◆ **MATERIAL FOR THIS EXERCISE**:
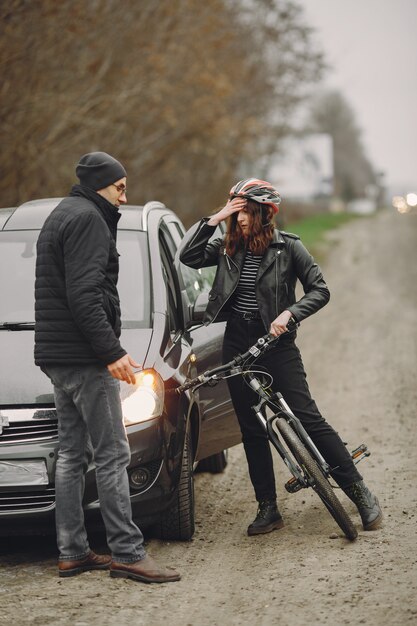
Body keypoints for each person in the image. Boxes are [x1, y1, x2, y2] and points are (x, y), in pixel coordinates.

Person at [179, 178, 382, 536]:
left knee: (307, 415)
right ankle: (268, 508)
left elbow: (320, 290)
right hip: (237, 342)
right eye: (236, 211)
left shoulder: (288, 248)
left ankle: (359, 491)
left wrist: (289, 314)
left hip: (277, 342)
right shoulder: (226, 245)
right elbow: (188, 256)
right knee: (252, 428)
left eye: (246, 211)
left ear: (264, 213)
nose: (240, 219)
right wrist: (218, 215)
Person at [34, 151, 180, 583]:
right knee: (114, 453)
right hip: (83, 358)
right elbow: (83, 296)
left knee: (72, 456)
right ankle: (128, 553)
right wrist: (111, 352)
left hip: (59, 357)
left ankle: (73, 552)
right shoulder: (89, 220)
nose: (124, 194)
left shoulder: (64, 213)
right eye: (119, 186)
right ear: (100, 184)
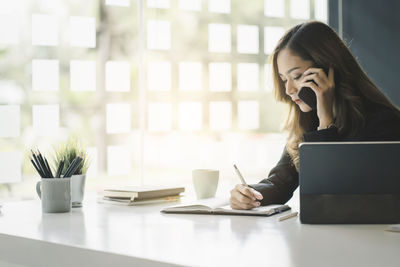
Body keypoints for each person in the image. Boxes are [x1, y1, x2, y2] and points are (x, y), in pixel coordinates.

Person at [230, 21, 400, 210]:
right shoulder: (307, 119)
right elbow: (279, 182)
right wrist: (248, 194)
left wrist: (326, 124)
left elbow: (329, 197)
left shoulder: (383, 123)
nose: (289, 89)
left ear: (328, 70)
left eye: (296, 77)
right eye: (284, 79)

---

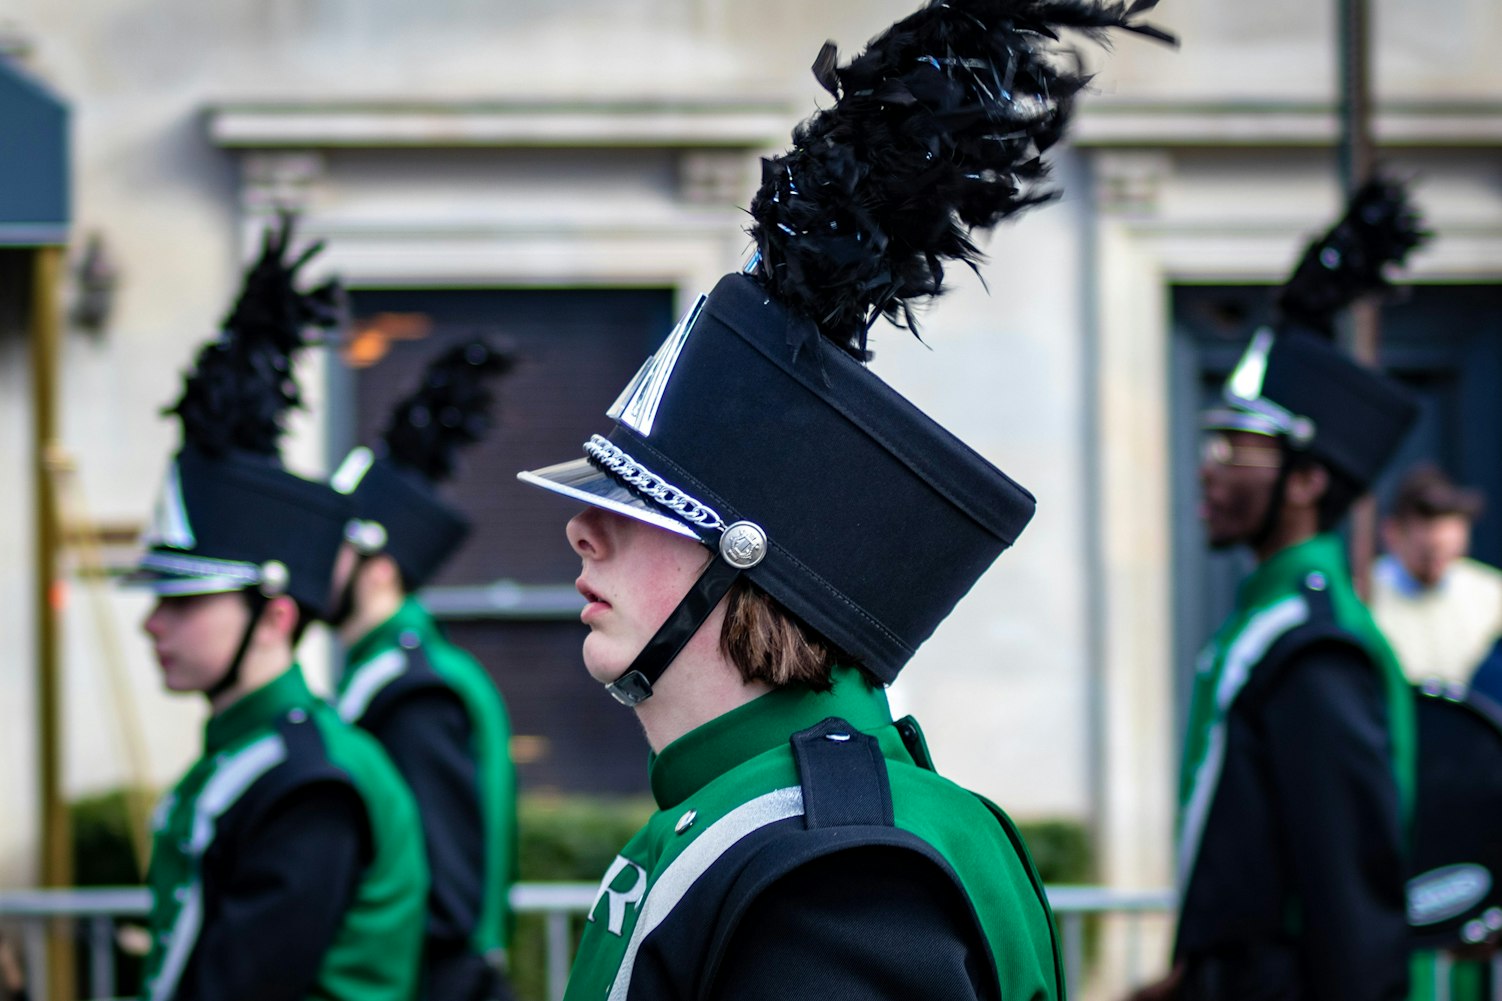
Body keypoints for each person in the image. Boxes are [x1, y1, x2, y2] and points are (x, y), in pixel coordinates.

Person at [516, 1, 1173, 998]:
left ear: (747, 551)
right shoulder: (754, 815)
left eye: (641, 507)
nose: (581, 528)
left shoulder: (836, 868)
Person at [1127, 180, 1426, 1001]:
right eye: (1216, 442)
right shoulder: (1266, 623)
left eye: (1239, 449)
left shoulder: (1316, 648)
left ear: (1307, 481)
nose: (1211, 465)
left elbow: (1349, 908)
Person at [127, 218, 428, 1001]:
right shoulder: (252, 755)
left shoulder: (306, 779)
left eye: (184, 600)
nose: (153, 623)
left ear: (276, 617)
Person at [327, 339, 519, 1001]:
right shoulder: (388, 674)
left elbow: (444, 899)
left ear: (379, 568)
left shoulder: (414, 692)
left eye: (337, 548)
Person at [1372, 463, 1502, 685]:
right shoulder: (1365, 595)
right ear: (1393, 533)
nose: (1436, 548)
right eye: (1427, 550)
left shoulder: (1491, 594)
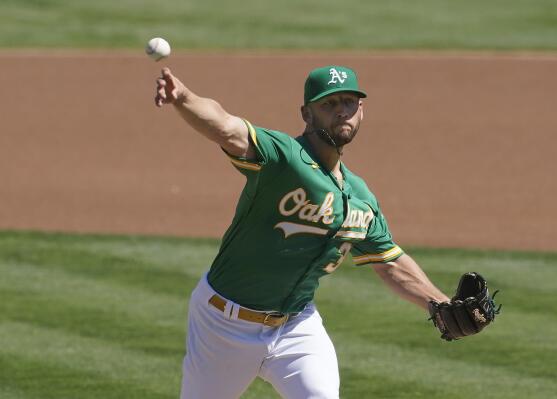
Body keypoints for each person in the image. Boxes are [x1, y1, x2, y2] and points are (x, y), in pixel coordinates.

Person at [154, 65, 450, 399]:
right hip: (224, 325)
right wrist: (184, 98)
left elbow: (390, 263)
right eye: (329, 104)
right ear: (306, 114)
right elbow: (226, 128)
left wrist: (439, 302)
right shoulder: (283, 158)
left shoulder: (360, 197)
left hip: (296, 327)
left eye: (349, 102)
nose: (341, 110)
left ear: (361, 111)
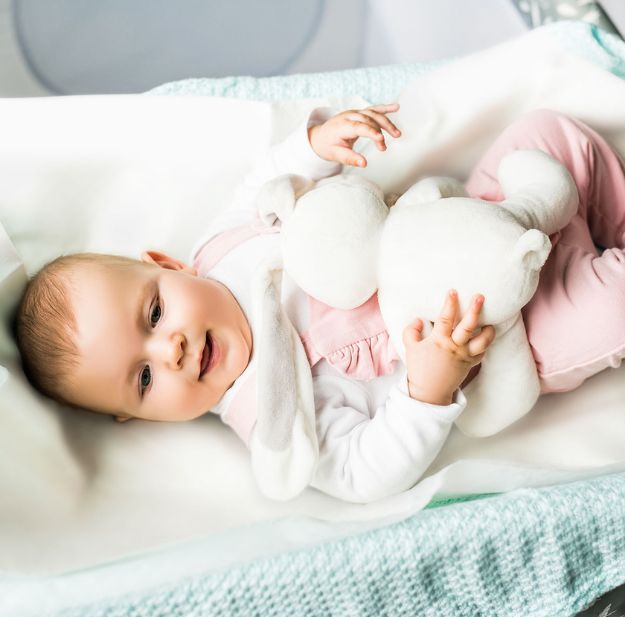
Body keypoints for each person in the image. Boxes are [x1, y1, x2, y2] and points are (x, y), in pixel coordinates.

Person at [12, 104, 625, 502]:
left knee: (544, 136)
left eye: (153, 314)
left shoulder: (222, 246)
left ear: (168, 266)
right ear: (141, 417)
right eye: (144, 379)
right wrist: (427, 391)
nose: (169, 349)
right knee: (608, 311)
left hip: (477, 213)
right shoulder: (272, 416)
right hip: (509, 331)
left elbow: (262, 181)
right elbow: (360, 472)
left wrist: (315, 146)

--

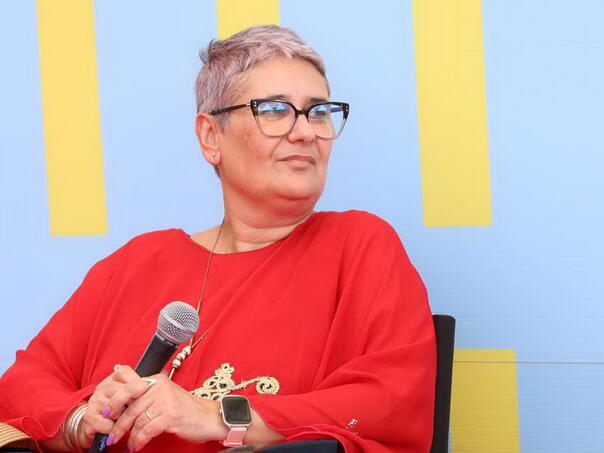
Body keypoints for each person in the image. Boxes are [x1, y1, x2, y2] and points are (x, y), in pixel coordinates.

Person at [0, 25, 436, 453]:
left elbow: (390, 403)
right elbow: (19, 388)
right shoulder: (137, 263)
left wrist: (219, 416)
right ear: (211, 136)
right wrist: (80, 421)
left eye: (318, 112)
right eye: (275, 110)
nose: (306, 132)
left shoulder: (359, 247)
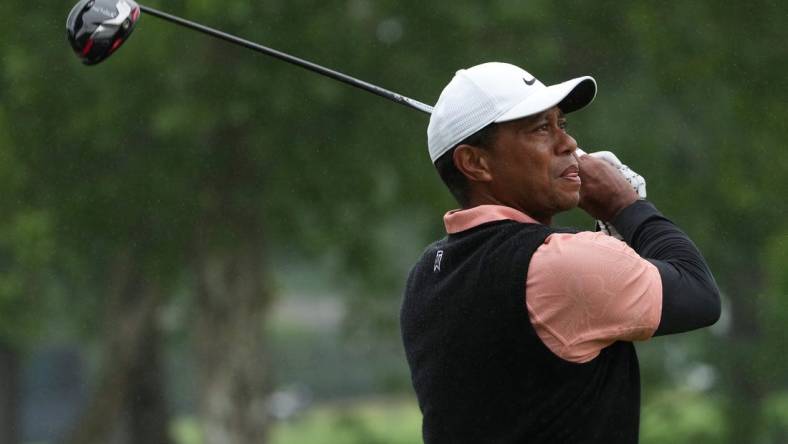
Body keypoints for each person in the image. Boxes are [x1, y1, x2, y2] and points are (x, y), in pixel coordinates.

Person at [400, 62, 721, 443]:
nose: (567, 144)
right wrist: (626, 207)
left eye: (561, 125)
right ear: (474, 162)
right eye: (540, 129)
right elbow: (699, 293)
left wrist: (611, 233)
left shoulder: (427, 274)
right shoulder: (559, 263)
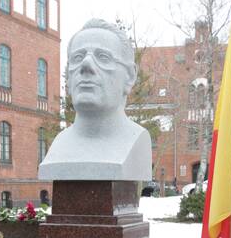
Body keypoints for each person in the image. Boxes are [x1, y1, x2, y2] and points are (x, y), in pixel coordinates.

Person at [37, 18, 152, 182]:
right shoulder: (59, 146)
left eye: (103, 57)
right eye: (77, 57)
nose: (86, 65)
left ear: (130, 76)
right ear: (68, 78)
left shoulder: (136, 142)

◆ **THE PROBLEM**: Starting at the line with "right elbow: (699, 293)" and finishing at the line with "left shoulder: (136, 142)", copy the material above exactly, both lines included. Nothing else goes in, and no pictures.

◆ **EXERCISE SOLUTION**:
right elbow: (699, 293)
left wrist: (611, 233)
left shoulder: (427, 274)
right shoulder: (559, 263)
Body keypoints for each person in the image. Boxes are [x1, y1, x2, y2] and points are (x, y), in pixel coordinates.

Person at [37, 18, 152, 182]:
right shoulder: (59, 146)
left eye: (103, 57)
right eye: (77, 57)
nose: (86, 65)
left ear: (130, 76)
right ear: (68, 78)
left shoulder: (136, 142)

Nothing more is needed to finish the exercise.